*DIRECTIONS FOR THIS TASK*:
As you print the data below, keep every line exactly as it is and leave the images behind.

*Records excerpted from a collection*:
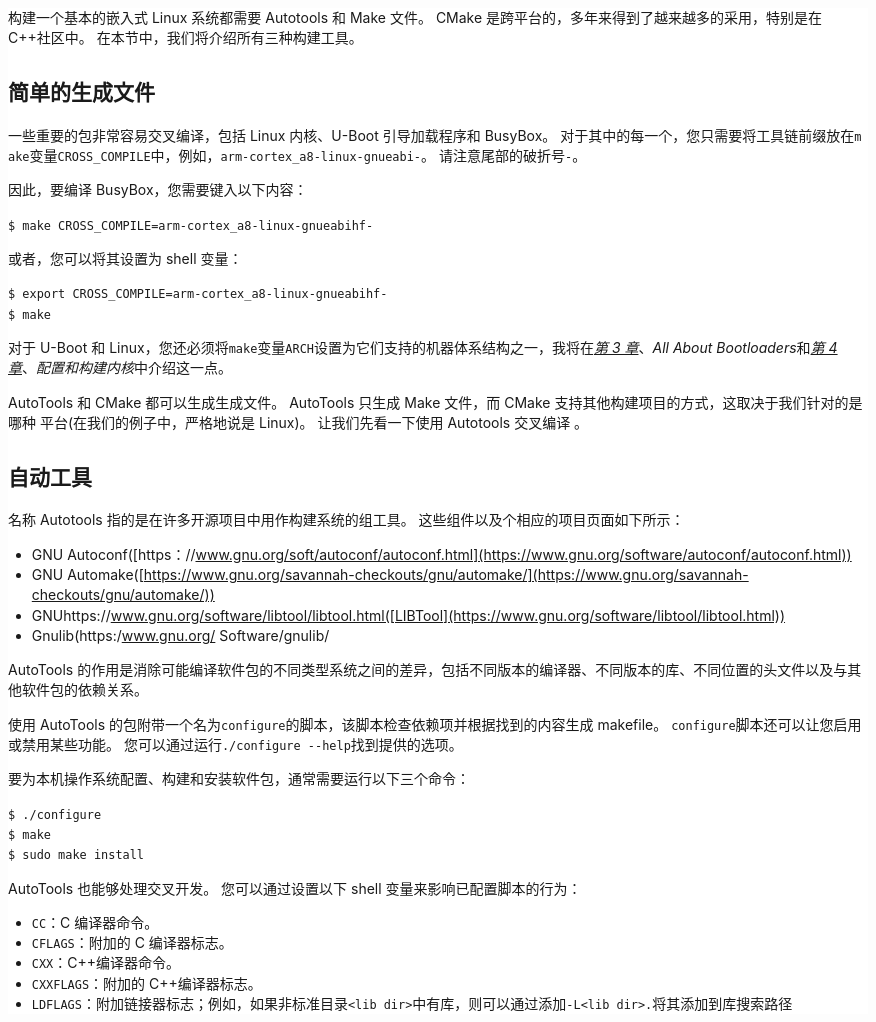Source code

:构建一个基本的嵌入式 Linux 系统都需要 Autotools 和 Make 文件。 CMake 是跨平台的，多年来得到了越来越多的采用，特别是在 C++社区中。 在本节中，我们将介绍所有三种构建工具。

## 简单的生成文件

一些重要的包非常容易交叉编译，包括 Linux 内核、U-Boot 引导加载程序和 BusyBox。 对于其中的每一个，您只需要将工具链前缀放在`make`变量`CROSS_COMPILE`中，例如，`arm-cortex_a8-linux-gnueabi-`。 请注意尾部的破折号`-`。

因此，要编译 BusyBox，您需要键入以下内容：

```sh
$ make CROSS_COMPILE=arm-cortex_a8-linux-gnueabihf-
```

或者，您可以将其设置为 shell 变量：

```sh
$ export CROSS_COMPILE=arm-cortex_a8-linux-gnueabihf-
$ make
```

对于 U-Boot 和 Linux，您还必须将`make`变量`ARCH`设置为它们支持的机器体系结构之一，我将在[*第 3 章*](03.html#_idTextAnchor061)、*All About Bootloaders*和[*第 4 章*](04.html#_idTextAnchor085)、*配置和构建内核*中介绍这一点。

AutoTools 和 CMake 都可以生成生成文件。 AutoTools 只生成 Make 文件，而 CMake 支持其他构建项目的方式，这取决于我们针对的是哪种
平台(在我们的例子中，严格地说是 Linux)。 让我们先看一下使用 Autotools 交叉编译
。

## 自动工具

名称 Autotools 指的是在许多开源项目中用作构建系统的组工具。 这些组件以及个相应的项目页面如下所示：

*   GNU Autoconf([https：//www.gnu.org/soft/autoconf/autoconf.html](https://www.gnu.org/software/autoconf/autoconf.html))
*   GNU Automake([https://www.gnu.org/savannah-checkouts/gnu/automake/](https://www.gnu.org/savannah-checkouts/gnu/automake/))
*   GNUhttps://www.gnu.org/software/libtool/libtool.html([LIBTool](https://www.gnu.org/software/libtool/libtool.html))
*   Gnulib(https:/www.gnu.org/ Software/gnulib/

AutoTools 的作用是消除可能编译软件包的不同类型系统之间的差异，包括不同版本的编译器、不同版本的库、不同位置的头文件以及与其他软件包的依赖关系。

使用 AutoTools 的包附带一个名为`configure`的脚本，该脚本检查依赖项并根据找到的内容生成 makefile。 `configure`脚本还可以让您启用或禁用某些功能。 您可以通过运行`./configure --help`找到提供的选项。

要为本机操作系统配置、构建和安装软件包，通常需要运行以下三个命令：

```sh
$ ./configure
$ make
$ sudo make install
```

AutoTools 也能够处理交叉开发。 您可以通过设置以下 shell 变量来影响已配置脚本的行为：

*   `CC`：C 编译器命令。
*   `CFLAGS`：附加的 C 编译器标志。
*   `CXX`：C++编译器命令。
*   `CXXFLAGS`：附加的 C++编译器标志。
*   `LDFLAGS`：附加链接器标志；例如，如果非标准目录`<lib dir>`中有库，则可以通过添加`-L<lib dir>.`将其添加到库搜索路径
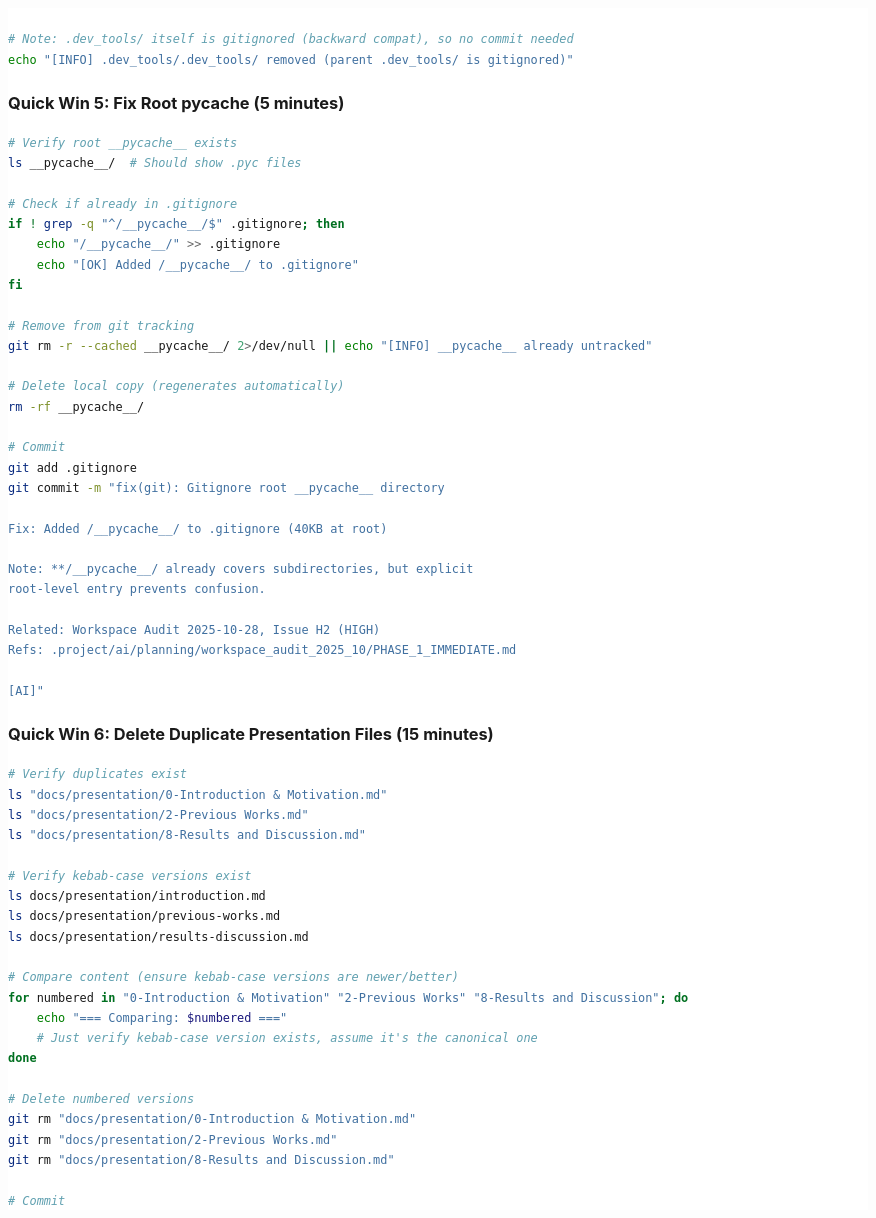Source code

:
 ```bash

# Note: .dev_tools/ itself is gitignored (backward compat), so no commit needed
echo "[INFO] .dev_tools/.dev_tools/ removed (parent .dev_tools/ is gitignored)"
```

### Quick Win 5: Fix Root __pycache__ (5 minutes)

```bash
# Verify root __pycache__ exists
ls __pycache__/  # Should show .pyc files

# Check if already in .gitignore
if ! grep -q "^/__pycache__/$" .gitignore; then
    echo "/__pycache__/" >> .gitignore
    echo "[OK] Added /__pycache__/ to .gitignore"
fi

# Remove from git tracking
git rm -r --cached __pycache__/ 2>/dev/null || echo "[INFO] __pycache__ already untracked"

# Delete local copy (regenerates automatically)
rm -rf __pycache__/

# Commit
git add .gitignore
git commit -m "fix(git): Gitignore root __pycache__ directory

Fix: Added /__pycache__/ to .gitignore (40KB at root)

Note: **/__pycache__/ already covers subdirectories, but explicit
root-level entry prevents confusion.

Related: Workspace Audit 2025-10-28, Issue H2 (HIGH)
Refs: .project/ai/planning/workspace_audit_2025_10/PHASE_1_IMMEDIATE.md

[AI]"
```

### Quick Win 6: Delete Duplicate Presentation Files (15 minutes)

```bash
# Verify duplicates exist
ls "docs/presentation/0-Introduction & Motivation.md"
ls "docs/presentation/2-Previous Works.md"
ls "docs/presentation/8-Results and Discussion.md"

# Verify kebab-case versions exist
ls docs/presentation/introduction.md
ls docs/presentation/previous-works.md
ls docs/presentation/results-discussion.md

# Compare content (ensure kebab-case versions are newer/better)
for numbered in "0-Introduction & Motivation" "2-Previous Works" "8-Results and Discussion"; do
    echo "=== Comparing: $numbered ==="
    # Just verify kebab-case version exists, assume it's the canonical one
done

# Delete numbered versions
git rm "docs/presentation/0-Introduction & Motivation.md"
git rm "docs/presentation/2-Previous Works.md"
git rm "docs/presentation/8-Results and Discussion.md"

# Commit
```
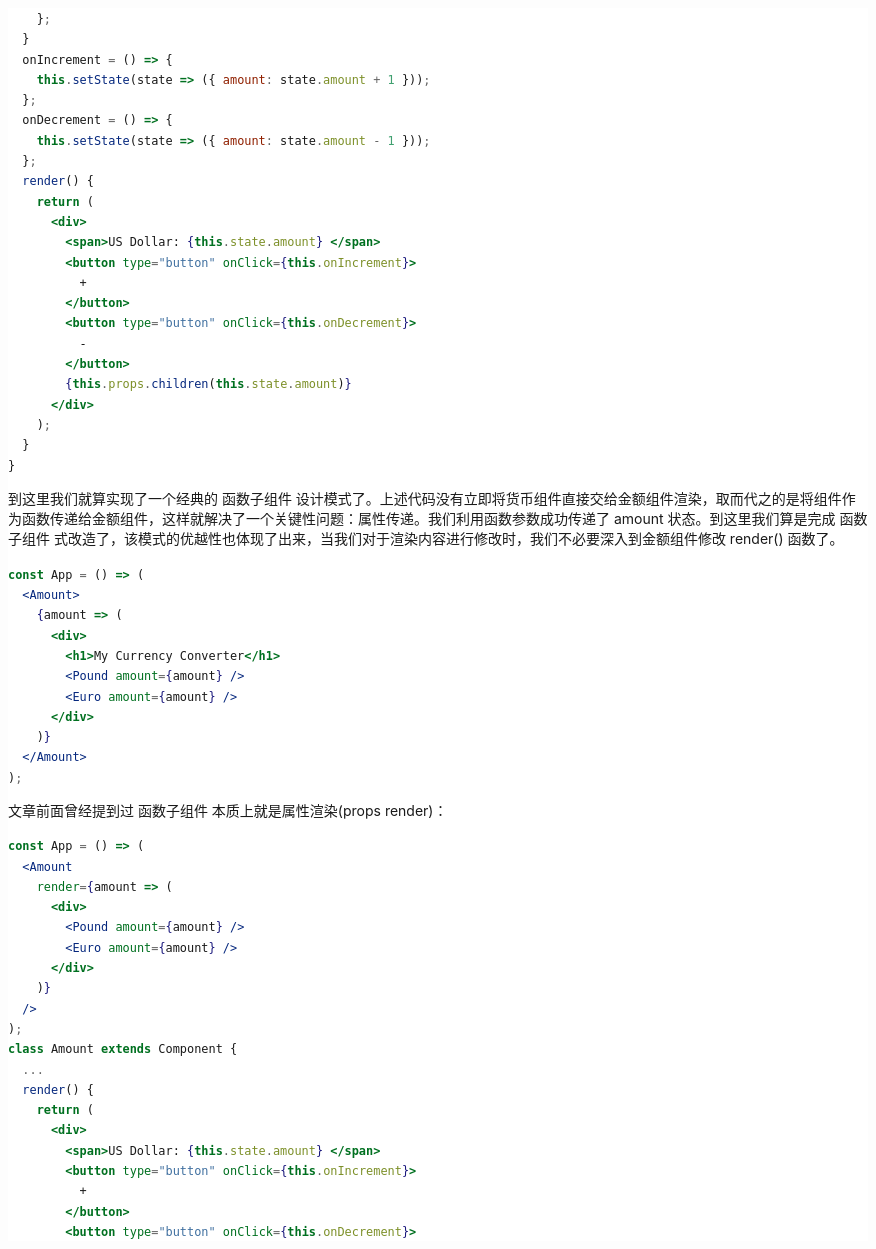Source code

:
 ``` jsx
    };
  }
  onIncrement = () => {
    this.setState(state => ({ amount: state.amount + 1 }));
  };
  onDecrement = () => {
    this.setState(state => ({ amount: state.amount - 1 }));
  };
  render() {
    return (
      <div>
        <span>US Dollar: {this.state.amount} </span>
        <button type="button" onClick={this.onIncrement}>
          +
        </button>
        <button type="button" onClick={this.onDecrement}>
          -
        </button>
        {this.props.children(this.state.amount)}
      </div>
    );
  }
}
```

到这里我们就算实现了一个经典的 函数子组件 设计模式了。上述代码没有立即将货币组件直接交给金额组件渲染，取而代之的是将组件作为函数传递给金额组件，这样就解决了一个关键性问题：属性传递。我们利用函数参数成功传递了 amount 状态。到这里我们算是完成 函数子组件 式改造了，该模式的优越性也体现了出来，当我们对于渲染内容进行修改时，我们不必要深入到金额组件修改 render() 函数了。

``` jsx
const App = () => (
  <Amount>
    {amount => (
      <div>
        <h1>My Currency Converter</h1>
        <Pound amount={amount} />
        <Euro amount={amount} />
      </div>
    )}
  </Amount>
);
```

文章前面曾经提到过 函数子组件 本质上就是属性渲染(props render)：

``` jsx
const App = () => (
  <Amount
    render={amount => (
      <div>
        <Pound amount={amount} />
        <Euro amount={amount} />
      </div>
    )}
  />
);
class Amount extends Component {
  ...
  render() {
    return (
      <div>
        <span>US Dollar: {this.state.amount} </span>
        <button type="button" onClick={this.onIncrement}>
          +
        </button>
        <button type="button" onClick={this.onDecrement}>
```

*RESPONSE FOR THIS EXERCISE*:
Source code

:构建一个基本的嵌入式 Linux 系统都需要 Autotools 和 Make 文件。 CMake 是跨平台的，多年来得到了越来越多的采用，特别是在 C++社区中。 在本节中，我们将介绍所有三种构建工具。

## 简单的生成文件

一些重要的包非常容易交叉编译，包括 Linux 内核、U-Boot 引导加载程序和 BusyBox。 对于其中的每一个，您只需要将工具链前缀放在`make`变量`CROSS_COMPILE`中，例如，`arm-cortex_a8-linux-gnueabi-`。 请注意尾部的破折号`-`。

因此，要编译 BusyBox，您需要键入以下内容：

```sh
$ make CROSS_COMPILE=arm-cortex_a8-linux-gnueabihf-
```

或者，您可以将其设置为 shell 变量：

```sh
$ export CROSS_COMPILE=arm-cortex_a8-linux-gnueabihf-
$ make
```

对于 U-Boot 和 Linux，您还必须将`make`变量`ARCH`设置为它们支持的机器体系结构之一，我将在[*第 3 章*](03.html#_idTextAnchor061)、*All About Bootloaders*和[*第 4 章*](04.html#_idTextAnchor085)、*配置和构建内核*中介绍这一点。

AutoTools 和 CMake 都可以生成生成文件。 AutoTools 只生成 Make 文件，而 CMake 支持其他构建项目的方式，这取决于我们针对的是哪种
平台(在我们的例子中，严格地说是 Linux)。 让我们先看一下使用 Autotools 交叉编译
。

## 自动工具

名称 Autotools 指的是在许多开源项目中用作构建系统的组工具。 这些组件以及个相应的项目页面如下所示：

*   GNU Autoconf([https：//www.gnu.org/soft/autoconf/autoconf.html](https://www.gnu.org/software/autoconf/autoconf.html))
*   GNU Automake([https://www.gnu.org/savannah-checkouts/gnu/automake/](https://www.gnu.org/savannah-checkouts/gnu/automake/))
*   GNUhttps://www.gnu.org/software/libtool/libtool.html([LIBTool](https://www.gnu.org/software/libtool/libtool.html))
*   Gnulib(https:/www.gnu.org/ Software/gnulib/

AutoTools 的作用是消除可能编译软件包的不同类型系统之间的差异，包括不同版本的编译器、不同版本的库、不同位置的头文件以及与其他软件包的依赖关系。

使用 AutoTools 的包附带一个名为`configure`的脚本，该脚本检查依赖项并根据找到的内容生成 makefile。 `configure`脚本还可以让您启用或禁用某些功能。 您可以通过运行`./configure --help`找到提供的选项。

要为本机操作系统配置、构建和安装软件包，通常需要运行以下三个命令：

```sh
$ ./configure
$ make
$ sudo make install
```

AutoTools 也能够处理交叉开发。 您可以通过设置以下 shell 变量来影响已配置脚本的行为：

*   `CC`：C 编译器命令。
*   `CFLAGS`：附加的 C 编译器标志。
*   `CXX`：C++编译器命令。
*   `CXXFLAGS`：附加的 C++编译器标志。
*   `LDFLAGS`：附加链接器标志；例如，如果非标准目录`<lib dir>`中有库，则可以通过添加`-L<lib dir>.`将其添加到库搜索路径
Source code

:
 ```bash

# Note: .dev_tools/ itself is gitignored (backward compat), so no commit needed
echo "[INFO] .dev_tools/.dev_tools/ removed (parent .dev_tools/ is gitignored)"
```

### Quick Win 5: Fix Root __pycache__ (5 minutes)

```bash
# Verify root __pycache__ exists
ls __pycache__/  # Should show .pyc files

# Check if already in .gitignore
if ! grep -q "^/__pycache__/$" .gitignore; then
    echo "/__pycache__/" >> .gitignore
    echo "[OK] Added /__pycache__/ to .gitignore"
fi

# Remove from git tracking
git rm -r --cached __pycache__/ 2>/dev/null || echo "[INFO] __pycache__ already untracked"

# Delete local copy (regenerates automatically)
rm -rf __pycache__/

# Commit
git add .gitignore
git commit -m "fix(git): Gitignore root __pycache__ directory

Fix: Added /__pycache__/ to .gitignore (40KB at root)

Note: **/__pycache__/ already covers subdirectories, but explicit
root-level entry prevents confusion.

Related: Workspace Audit 2025-10-28, Issue H2 (HIGH)
Refs: .project/ai/planning/workspace_audit_2025_10/PHASE_1_IMMEDIATE.md

[AI]"
```

### Quick Win 6: Delete Duplicate Presentation Files (15 minutes)

```bash
# Verify duplicates exist
ls "docs/presentation/0-Introduction & Motivation.md"
ls "docs/presentation/2-Previous Works.md"
ls "docs/presentation/8-Results and Discussion.md"

# Verify kebab-case versions exist
ls docs/presentation/introduction.md
ls docs/presentation/previous-works.md
ls docs/presentation/results-discussion.md

# Compare content (ensure kebab-case versions are newer/better)
for numbered in "0-Introduction & Motivation" "2-Previous Works" "8-Results and Discussion"; do
    echo "=== Comparing: $numbered ==="
    # Just verify kebab-case version exists, assume it's the canonical one
done

# Delete numbered versions
git rm "docs/presentation/0-Introduction & Motivation.md"
git rm "docs/presentation/2-Previous Works.md"
git rm "docs/presentation/8-Results and Discussion.md"

# Commit
```
Source code

:
 ``` jsx
    };
  }
  onIncrement = () => {
    this.setState(state => ({ amount: state.amount + 1 }));
  };
  onDecrement = () => {
    this.setState(state => ({ amount: state.amount - 1 }));
  };
  render() {
    return (
      <div>
        <span>US Dollar: {this.state.amount} </span>
        <button type="button" onClick={this.onIncrement}>
          +
        </button>
        <button type="button" onClick={this.onDecrement}>
          -
        </button>
        {this.props.children(this.state.amount)}
      </div>
    );
  }
}
```

到这里我们就算实现了一个经典的 函数子组件 设计模式了。上述代码没有立即将货币组件直接交给金额组件渲染，取而代之的是将组件作为函数传递给金额组件，这样就解决了一个关键性问题：属性传递。我们利用函数参数成功传递了 amount 状态。到这里我们算是完成 函数子组件 式改造了，该模式的优越性也体现了出来，当我们对于渲染内容进行修改时，我们不必要深入到金额组件修改 render() 函数了。

``` jsx
const App = () => (
  <Amount>
    {amount => (
      <div>
        <h1>My Currency Converter</h1>
        <Pound amount={amount} />
        <Euro amount={amount} />
      </div>
    )}
  </Amount>
);
```

文章前面曾经提到过 函数子组件 本质上就是属性渲染(props render)：

``` jsx
const App = () => (
  <Amount
    render={amount => (
      <div>
        <Pound amount={amount} />
        <Euro amount={amount} />
      </div>
    )}
  />
);
class Amount extends Component {
  ...
  render() {
    return (
      <div>
        <span>US Dollar: {this.state.amount} </span>
        <button type="button" onClick={this.onIncrement}>
          +
        </button>
        <button type="button" onClick={this.onDecrement}>
```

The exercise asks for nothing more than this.